### PROBLEM DETAILS:
Every line of the material that mentions the word "hàng" should be copied out.

### EXERCISE MATERIALS:
- - -

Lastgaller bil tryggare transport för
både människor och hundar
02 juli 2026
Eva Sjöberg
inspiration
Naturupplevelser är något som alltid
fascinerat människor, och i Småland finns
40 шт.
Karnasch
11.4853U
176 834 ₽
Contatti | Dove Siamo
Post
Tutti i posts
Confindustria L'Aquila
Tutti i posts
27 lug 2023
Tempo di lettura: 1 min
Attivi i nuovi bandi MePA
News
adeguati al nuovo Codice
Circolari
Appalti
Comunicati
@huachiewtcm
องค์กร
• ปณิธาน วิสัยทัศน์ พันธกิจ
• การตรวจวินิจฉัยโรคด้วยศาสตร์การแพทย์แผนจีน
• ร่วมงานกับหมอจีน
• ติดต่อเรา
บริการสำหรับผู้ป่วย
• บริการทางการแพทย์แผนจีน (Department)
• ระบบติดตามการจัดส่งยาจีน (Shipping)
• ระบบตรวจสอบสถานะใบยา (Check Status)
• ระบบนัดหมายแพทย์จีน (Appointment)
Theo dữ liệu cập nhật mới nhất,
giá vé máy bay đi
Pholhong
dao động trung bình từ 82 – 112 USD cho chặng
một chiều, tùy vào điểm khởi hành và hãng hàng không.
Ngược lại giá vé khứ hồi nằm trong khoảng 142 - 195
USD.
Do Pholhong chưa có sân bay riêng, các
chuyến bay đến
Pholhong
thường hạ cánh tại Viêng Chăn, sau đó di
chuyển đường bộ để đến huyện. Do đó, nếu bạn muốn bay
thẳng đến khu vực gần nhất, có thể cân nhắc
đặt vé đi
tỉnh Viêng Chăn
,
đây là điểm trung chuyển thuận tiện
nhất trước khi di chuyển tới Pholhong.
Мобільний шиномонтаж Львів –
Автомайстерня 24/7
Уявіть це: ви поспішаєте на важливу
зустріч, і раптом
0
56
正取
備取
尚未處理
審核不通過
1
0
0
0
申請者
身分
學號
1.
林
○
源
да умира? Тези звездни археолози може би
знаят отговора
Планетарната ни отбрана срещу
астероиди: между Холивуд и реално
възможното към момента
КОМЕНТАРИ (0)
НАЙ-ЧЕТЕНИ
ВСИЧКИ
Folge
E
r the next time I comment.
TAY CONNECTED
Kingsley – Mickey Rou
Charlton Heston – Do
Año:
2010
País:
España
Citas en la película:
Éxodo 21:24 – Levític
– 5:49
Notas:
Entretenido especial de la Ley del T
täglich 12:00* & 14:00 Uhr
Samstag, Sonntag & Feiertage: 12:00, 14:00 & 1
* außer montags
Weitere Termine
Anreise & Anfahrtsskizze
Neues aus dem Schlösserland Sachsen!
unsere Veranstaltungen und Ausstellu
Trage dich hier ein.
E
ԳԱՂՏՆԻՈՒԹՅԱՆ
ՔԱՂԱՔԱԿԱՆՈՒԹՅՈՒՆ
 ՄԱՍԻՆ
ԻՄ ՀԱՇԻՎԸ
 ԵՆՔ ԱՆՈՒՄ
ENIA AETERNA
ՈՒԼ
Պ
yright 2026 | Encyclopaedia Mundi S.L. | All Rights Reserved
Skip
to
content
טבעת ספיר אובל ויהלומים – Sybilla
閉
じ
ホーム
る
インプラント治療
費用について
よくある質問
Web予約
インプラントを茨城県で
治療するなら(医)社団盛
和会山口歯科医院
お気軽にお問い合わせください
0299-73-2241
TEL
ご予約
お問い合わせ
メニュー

- - -

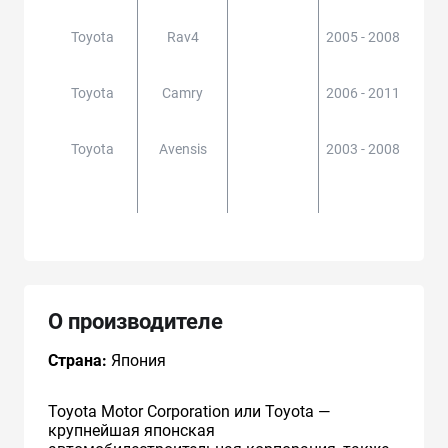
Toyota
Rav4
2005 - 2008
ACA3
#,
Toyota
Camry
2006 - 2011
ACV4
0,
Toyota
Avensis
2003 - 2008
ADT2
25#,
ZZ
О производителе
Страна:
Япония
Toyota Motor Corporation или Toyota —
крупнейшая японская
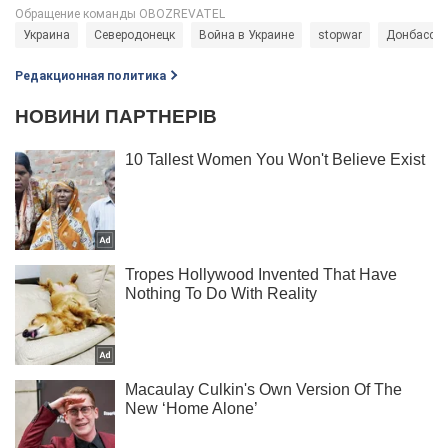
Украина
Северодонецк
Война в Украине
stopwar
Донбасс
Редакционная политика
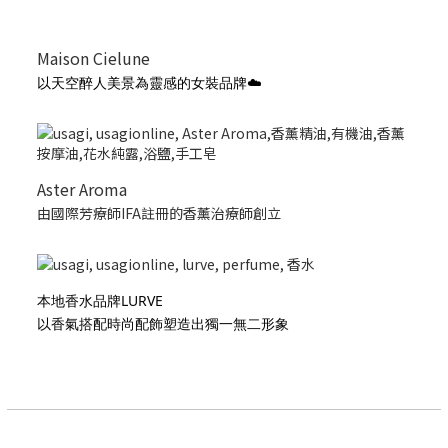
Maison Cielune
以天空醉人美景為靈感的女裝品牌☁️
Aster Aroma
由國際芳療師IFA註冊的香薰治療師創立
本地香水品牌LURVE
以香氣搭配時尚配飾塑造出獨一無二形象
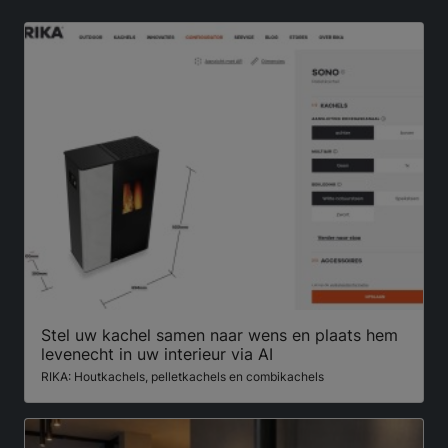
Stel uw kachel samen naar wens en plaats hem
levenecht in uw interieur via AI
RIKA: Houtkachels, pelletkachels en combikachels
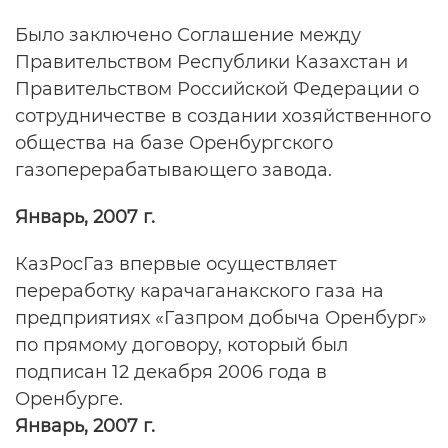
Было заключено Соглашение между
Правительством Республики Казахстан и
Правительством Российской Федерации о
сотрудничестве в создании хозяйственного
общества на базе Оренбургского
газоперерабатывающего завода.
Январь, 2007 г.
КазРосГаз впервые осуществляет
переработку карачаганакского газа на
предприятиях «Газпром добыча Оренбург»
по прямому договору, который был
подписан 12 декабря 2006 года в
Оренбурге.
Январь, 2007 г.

- - -

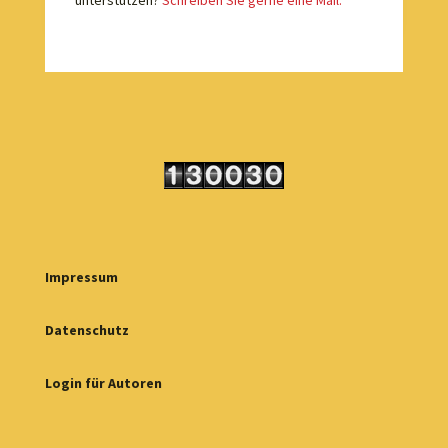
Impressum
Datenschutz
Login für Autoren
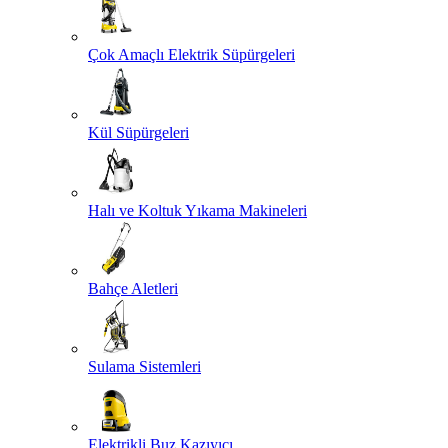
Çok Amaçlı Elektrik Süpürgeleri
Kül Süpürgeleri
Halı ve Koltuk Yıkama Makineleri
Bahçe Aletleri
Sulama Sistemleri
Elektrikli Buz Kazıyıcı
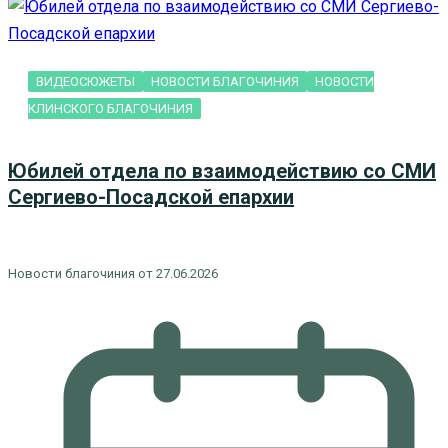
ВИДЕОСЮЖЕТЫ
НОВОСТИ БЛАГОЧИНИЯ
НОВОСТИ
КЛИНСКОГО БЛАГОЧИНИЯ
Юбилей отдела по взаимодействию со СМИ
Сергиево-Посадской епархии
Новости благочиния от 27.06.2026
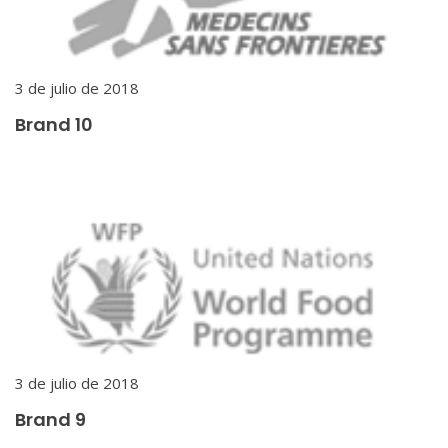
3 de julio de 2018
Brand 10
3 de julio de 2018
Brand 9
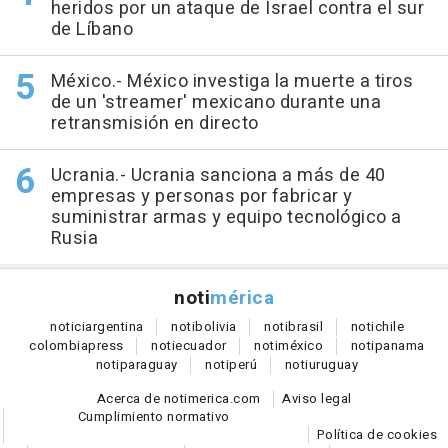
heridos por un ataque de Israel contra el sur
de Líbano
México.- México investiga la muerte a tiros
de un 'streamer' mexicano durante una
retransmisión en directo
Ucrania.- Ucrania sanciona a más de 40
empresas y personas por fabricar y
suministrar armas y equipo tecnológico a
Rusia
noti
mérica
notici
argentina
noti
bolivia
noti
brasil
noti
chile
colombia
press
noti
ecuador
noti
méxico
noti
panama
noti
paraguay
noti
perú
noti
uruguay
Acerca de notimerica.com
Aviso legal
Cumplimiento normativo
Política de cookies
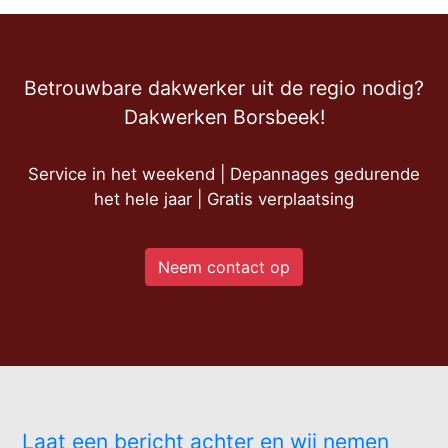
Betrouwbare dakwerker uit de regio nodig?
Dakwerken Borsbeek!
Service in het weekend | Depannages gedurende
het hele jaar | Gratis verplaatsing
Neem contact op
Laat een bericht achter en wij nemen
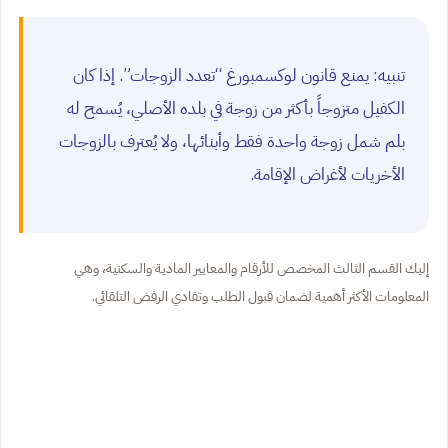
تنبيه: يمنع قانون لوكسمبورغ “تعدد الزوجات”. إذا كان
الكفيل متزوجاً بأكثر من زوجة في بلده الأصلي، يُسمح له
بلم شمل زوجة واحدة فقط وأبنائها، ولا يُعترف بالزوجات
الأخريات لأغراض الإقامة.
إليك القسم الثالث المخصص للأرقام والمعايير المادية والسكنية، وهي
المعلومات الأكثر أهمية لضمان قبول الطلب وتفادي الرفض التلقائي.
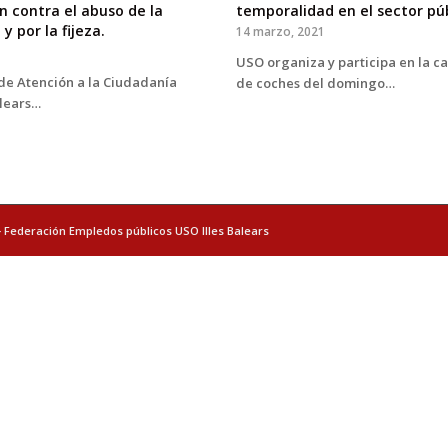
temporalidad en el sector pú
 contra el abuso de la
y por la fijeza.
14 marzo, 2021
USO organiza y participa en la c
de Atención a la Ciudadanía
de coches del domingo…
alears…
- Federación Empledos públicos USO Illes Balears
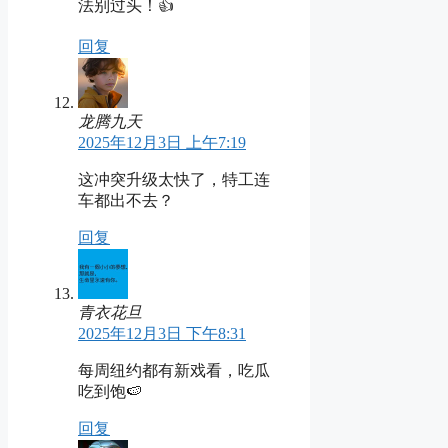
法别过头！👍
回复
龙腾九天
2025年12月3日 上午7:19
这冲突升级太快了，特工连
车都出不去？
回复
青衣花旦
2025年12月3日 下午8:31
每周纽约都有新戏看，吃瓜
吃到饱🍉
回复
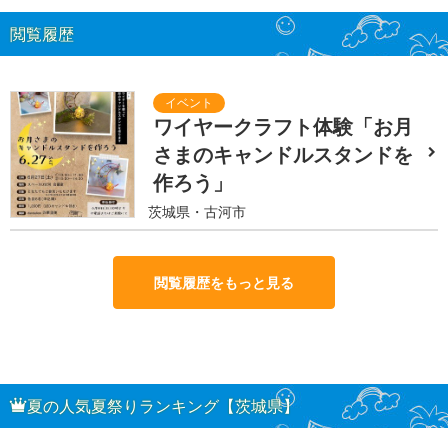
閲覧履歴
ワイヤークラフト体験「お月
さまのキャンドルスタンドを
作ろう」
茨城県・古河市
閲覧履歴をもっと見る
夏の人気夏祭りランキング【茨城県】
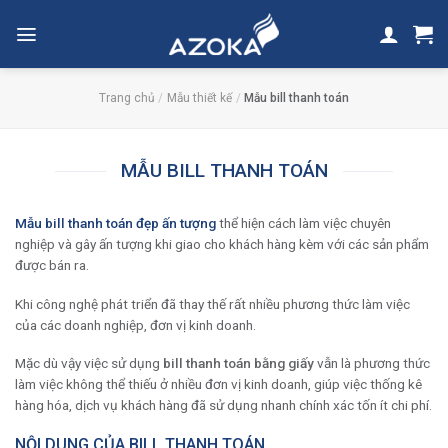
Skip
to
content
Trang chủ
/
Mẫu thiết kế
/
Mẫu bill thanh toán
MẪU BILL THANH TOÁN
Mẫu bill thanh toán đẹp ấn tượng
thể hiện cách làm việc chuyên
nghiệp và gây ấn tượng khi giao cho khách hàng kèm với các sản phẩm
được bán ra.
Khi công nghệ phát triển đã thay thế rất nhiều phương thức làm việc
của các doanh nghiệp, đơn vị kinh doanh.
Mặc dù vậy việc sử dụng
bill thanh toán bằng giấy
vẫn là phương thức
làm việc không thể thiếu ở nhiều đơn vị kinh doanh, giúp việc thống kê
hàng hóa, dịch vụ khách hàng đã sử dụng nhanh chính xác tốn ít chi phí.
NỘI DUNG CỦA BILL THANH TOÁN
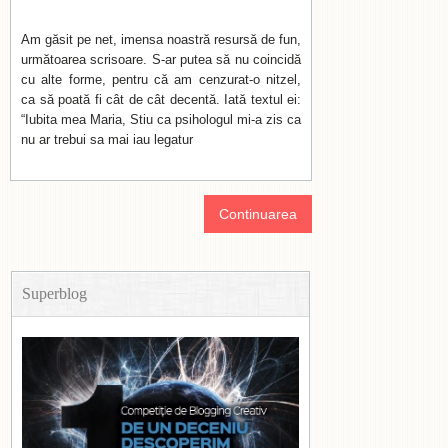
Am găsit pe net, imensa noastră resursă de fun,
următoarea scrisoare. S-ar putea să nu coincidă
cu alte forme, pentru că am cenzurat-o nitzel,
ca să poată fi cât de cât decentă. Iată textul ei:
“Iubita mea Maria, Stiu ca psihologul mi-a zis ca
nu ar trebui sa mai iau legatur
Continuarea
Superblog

- - -

### OUTPUT OF THE EXERCISE:
một chiều, tùy vào điểm khởi hành và hãng hàng không.
nghiệp và gây ấn tượng khi giao cho khách hàng kèm với các sản phẩm
hàng hóa, dịch vụ khách hàng đã sử dụng nhanh chính xác tốn ít chi phí.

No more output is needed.